** Opening Reading passage block **

Ok, fair enough. I previously mentioned a digital isolator. That's how you can join the GNDs without ill effect. Look at the ADUM130D0BRZ. It's a 3-channel isolator. In post#124 @mvaldes has shown how he uses that isolator. IC3 in the first picture is the ADUM130D0BRZ and if I'm not mistaken, IC2 is a NJM78L05UA-TE1 voltage regulator to get 5V from the 15V supply.
not necessary but most welcome, at least for my OCD
in my concoctions, using Arduino to govern everything relays and everything visual and everything remote, all of that is powered from separate small 10VA Donut, and negative of that PSU is firmly bolted to chassis potential
Audio side - meaning Audio GND, each channel having 10-15R NTC to chassis
so, if something (harsh) goes, it goes to chassis/safety GND
yes, they are ............ as exactly they need to be
to fully avoid any possible interference, digital GND must be connected somewhere, not left floating in any way
and blackest black hole on disposal is Safety GND
note - in case of what's subject of this thread - I'm not expecting problems from digital circuitry of Muse itself, rather of what's actually governing Muse
to fully avoid any possible interference, digital GND must be connected somewhere, not left floating in any way
and blackest black hole on disposal is Safety GND
note - in case of what's subject of this thread - I'm not expecting problems from digital circuitry of Muse itself, rather of what's actually governing Muse
Ok, let me share my experience - and remember I'm breadboarding, so I can make quick adjustments to the circuit if something doesn't work.

** Closing Reading passage block **
** Opening Data listing block **

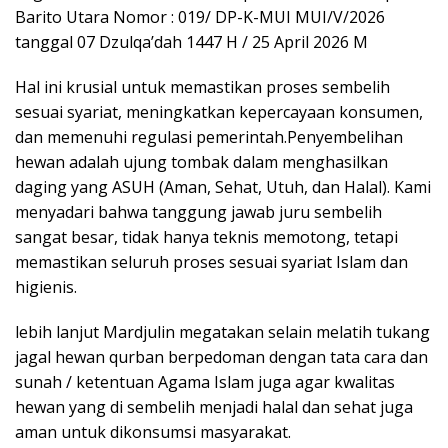
Barito Utara Nomor : 019/ DP-K-MUI MUI/V/2026
tanggal 07 Dzulqa’dah 1447 H / 25 April 2026 M
Hal ini krusial untuk memastikan proses sembelih
sesuai syariat, meningkatkan kepercayaan konsumen,
dan memenuhi regulasi pemerintah.Penyembelihan
hewan adalah ujung tombak dalam menghasilkan
daging yang ASUH (Aman, Sehat, Utuh, dan Halal). Kami
menyadari bahwa tanggung jawab juru sembelih
sangat besar, tidak hanya teknis memotong, tetapi
memastikan seluruh proses sesuai syariat Islam dan
higienis.
lebih lanjut Mardjulin megatakan selain melatih tukang
jagal hewan qurban berpedoman dengan tata cara dan
sunah / ketentuan Agama Islam juga agar kwalitas
hewan yang di sembelih menjadi halal dan sehat juga
aman untuk dikonsumsi masyarakat.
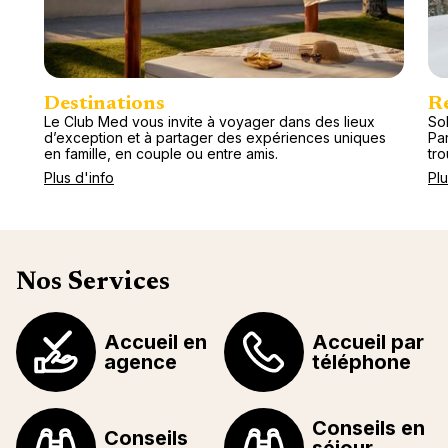
Destinations
R
Le Club Med vous invite à voyager dans des lieux
Sol
d’exception et à partager des expériences uniques
Pa
en famille, en couple ou entre amis.
tr
Plus d'info
Plu
Nos Services
Accueil en
Accueil par
agence
téléphone
Conseils en
Conseils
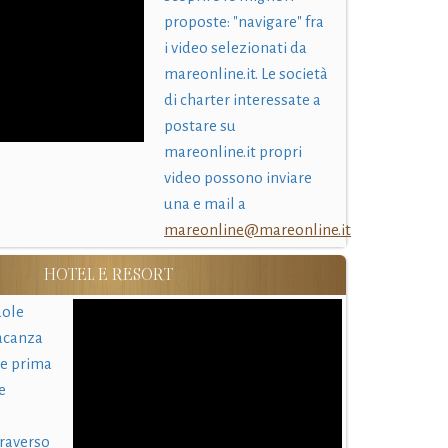
proposte: "navigare" fra
i video selezionati da
mareonline.it. Le società
di charter interessate a
postare su
mareonline.it propri
video possono inviare
una e mail a
mareonline@mareonline.it
HOTEL E RESORT
uole
acanza
 e prima
e
traverso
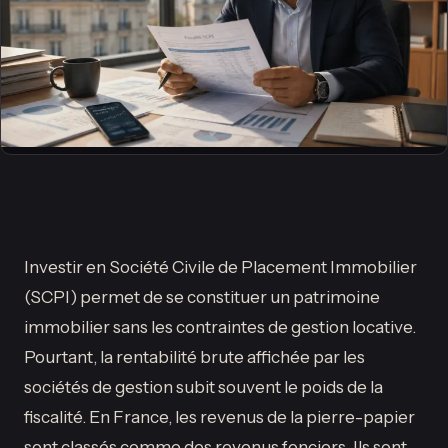
Investir en Société Civile de Placement Immobilier
(SCPI) permet de se constituer un patrimoine
immobilier sans les contraintes de gestion locative.
Pourtant, la rentabilité brute affichée par les
sociétés de gestion subit souvent le poids de la
fiscalité. En France, les revenus de la pierre-papier
sont classés comme des revenus fonciers. Ils sont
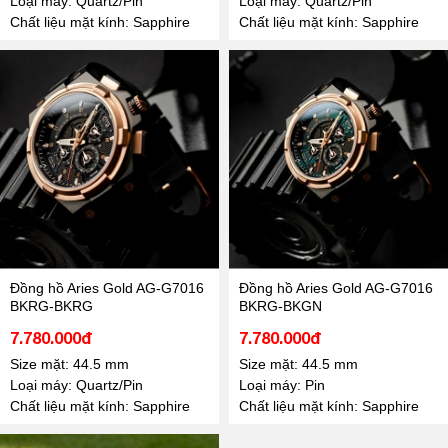
Loại máy: Quartz/Pin
Loại máy: Quartz/Pin
Chất liệu mặt kính: Sapphire
Chất liệu mặt kính: Sapphire
Đồng hồ Aries Gold AG-G7016
Đồng hồ Aries Gold AG-G7016
BKRG-BKRG
BKRG-BKGN
7.780.000đ
7.780.000đ
Size mặt: 44.5 mm
Size mặt: 44.5 mm
Loại máy: Quartz/Pin
Loại máy: Pin
Chất liệu mặt kính: Sapphire
Chất liệu mặt kính: Sapphire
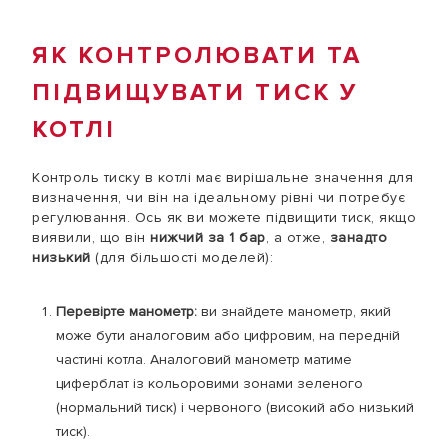
ЯК КОНТРОЛЮВАТИ ТА
ПІДВИЩУВАТИ ТИСК У
КОТЛІ
Контроль тиску в котлі має вирішальне значення для
визначення, чи він на ідеальному рівні чи потребує
регулювання. Ось як ви можете підвищити тиск, якщо
виявили, що він
нижчий за 1 бар
, а отже,
занадто
низький
(для більшості моделей):
Перевірте манометр:
ви знайдете манометр, який
може бути аналоговим або цифровим, на передній
частині котла. Аналоговий манометр матиме
циферблат із кольоровими зонами зеленого
(нормальний тиск) і червоного (високий або низький
тиск).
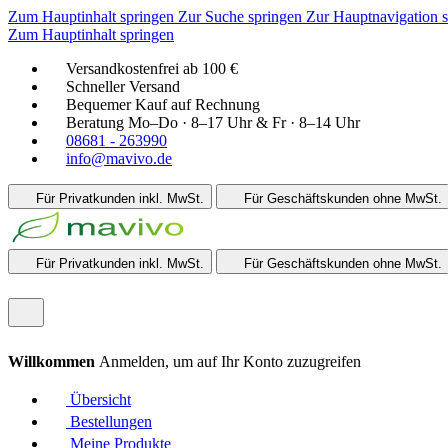
Zum Hauptinhalt springen
Zur Suche springen
Zur Hauptnavigation 
Zum Hauptinhalt springen
Versandkostenfrei ab 100 €
Schneller Versand
Bequemer Kauf auf Rechnung
Beratung Mo–Do · 8–17 Uhr & Fr · 8–14 Uhr
08681 - 263990
info@mavivo.de
Für Privatkunden
inkl. MwSt.
Für Geschäftskunden
ohne MwSt.
Für Privatkunden
inkl. MwSt.
Für Geschäftskunden
ohne MwSt.
Willkommen
Anmelden, um auf Ihr Konto zuzugreifen
Übersicht
Bestellungen
Meine Produkte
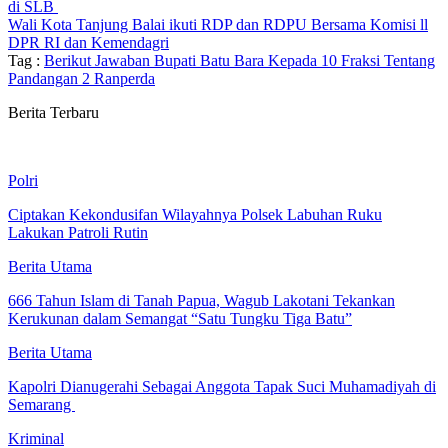
di SLB
Wali Kota Tanjung Balai ikuti RDP dan RDPU Bersama Komisi ll
DPR RI dan Kemendagri
Tag :
Berikut Jawaban Bupati Batu Bara Kepada 10 Fraksi Tentang
Pandangan 2 Ranperda
Berita Terbaru
Polri
Ciptakan Kekondusifan Wilayahnya Polsek Labuhan Ruku
Lakukan Patroli Rutin
Berita Utama
666 Tahun Islam di Tanah Papua, Wagub Lakotani Tekankan
Kerukunan dalam Semangat “Satu Tungku Tiga Batu”
Berita Utama
Kapolri Dianugerahi Sebagai Anggota Tapak Suci Muhamadiyah di
Semarang
Kriminal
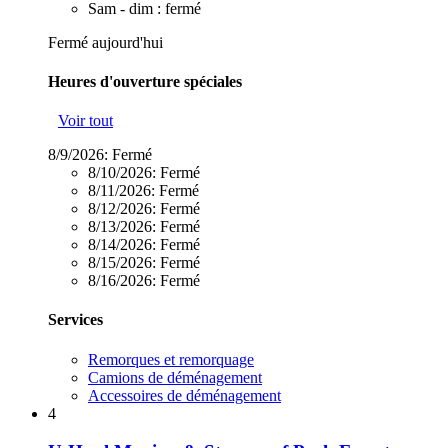
Sam - dim : fermé
Fermé aujourd'hui
Heures d'ouverture spéciales
Voir tout
8/9/2026:
Fermé
8/10/2026:
Fermé
8/11/2026:
Fermé
8/12/2026:
Fermé
8/13/2026:
Fermé
8/14/2026:
Fermé
8/15/2026:
Fermé
8/16/2026:
Fermé
Services
Remorques et remorquage
Camions de déménagement
Accessoires de déménagement
4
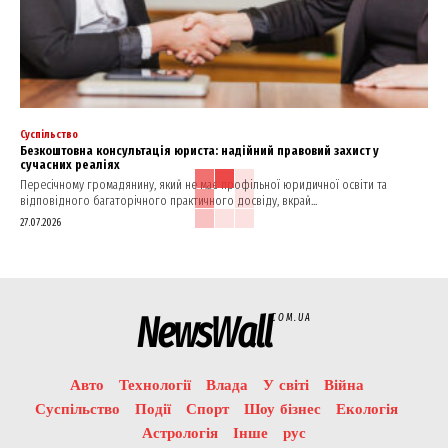
Суспільство
Безкоштовна консультація юриста: надійний правовий захист у
сучасних реаліях
Пересічному громадянину, який не має профільної юридичної освіти та
відповідного багаторічного практичного досвіду, вкрай...
27.07.2026
NewsWall
COM.UA
Авто
Технології
Влада
У світі
Війна
Суспільство
Події
Спорт
Шоу бізнес
Екологія
Астрологія
Інше
рус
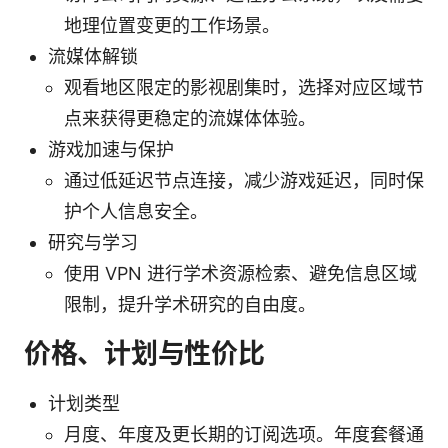
地理位置变更的工作场景。
流媒体解锁
观看地区限定的影视剧集时，选择对应区域节
点来获得更稳定的流媒体体验。
游戏加速与保护
通过低延迟节点连接，减少游戏延迟，同时保
护个人信息安全。
研究与学习
使用 VPN 进行学术资源检索、避免信息区域
限制，提升学术研究的自由度。
价格、计划与性价比
计划类型
月度、年度及更长期的订阅选项。年度套餐通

** Closing Data listing block **

Please copy, word for word, the part of the grounding forum thread above that opens with the words containing "Ok, fair enough." and closes with "the 15V supply.".

● **Exercise result**
Ok, fair enough. I previously mentioned a digital isolator. That's how you can join the GNDs without ill effect. Look at the ADUM130D0BRZ. It's a 3-channel isolator. In post#124 @mvaldes has shown how he uses that isolator. IC3 in the first picture is the ADUM130D0BRZ and if I'm not mistaken, IC2 is a NJM78L05UA-TE1 voltage regulator to get 5V from the 15V supply.